Millions would tune in to watch her sing and dance. And Gaynor says she was truly born to dance. “I’ve danced all my life. My aunt was a dancing teacher and that started it. I studied ballet when I was 11 with Kathryn Etienne, who urged my parents to move from Chicago to California,” notes Gaynor. She started there as a dancer in light opera. “I got my first paycheck at 13 and worked my way up in roles in Los Angeles and San Francisco. I played one tour in New York, but I had a job making good money, so I didn’t think about Broadway and ended up back in California. When I came out of light opera and started in films, I thought I was the youngest, the cutest, and the smartest. Decent roles came my way, but not the stardom I hoped for.”
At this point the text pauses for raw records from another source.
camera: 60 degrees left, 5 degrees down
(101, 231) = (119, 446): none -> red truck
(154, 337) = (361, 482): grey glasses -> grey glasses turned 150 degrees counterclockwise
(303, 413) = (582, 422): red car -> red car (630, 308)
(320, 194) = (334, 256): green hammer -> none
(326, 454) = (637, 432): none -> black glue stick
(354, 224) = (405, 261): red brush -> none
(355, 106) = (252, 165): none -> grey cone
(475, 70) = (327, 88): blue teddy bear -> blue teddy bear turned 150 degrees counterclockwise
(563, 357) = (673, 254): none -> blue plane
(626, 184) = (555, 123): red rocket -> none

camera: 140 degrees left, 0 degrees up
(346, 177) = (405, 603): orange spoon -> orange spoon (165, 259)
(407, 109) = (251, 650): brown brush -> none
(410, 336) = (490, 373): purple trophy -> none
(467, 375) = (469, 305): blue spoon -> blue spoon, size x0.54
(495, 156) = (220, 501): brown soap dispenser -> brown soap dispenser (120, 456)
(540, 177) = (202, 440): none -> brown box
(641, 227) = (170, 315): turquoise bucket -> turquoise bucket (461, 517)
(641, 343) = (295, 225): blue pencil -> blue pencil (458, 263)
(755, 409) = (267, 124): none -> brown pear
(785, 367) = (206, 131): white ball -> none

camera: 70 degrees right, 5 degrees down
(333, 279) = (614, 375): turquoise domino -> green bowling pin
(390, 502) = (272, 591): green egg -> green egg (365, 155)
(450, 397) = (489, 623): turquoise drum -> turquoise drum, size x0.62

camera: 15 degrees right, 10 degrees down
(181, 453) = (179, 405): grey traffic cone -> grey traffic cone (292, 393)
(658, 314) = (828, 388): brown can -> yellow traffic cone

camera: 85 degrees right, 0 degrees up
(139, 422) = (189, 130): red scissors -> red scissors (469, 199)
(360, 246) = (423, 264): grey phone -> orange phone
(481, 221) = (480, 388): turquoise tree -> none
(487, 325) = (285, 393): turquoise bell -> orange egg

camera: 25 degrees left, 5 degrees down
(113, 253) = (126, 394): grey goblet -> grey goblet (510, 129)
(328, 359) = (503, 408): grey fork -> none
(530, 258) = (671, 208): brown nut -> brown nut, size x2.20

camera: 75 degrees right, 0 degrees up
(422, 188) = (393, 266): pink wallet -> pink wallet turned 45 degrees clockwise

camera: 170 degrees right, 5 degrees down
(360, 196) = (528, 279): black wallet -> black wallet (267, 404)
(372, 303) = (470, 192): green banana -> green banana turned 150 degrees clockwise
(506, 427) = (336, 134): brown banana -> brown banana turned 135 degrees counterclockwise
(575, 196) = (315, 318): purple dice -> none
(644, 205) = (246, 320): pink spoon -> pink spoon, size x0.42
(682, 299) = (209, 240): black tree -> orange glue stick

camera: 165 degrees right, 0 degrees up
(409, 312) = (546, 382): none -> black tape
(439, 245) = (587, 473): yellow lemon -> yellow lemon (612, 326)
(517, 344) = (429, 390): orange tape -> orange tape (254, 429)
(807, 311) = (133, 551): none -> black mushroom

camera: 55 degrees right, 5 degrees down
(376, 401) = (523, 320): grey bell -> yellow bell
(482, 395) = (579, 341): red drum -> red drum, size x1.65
Mitzi Gaynor in the 1958 film of South Pacific
(© Green Isle Productions)
Mitzi Gaynor
in the 1958 film of South Pacific
(© Green Isle Productions)

In 1950, she considered Broadway quite seriously and wrangled an audition for Out of This World with Cole Porter at his Hollywood mansion. It didn’t start so well. “I was in awe of his home and the hundreds of pictures all over the place with him with royalty and movie stars. I didn’t know he was in the room observing me,” she says. “Then when I sang some of his songs, he didn’t know my key. I was a bit of a smartie and blurted, ‘You should, you wrote them.’ That sort of broke the ice. He offered me a role.” But, as had happened before, a movie offer intervened. “I had to make a living. It was a tough decision, but the money was the deciding factor.”

She continued to work in Hollywood throughout the 1950s, making such films as The I Don’t Care Girl, There’s No Business Like Show Business, Anything Goes, and Les Girls. “But I wouldn’t be here talking to you if it hadn’t been for South Pacific,” she says of the 1958 film version of the Broadway megahit. “I felt the pressure when I auditioned, but I was the right age and sang in the right keys. I have to admit that Jack got me the part by getting Joshua Logan to invite me over. We talked for hours and he saw that I was a professional.”

She expected the film’s success to completely change her career — and maybe even earn her an Oscar. (All she got was a Golden Globe nomination.) “I thought I’d have plays and musicals written for me, be offered film musicals, and that I’d be Miss Hollywood and Miss Broadway, but it didn’t happen,” she says. “Instead, I got Surprise Package, starring Yul Brynner and Noel Coward, and that was it.”

In 1961, with her film career on the downswing, she was offered the opportunity to play Las Vegas. “I wasn’t that enthusiastic. I didn’t know how to do nightclub acts,”she says.
“So Jack and I spoke to Bob Sidney. He was a great confidence builder and had a unique style. He put his heart and soul into creating an act, and we soon became the toast of the Strip!”

As generous as she is with crediting others for her success, Gaynor also knows that her work ethic played a large part in her stardom. “I never came to anything unprepared,” she notes. “On the specials, Jack drummed it into my head that time was money. He’d say, ‘If we know what we’re doing, we can get it done fast. If we get it right the first time, we won’t have to do it again.”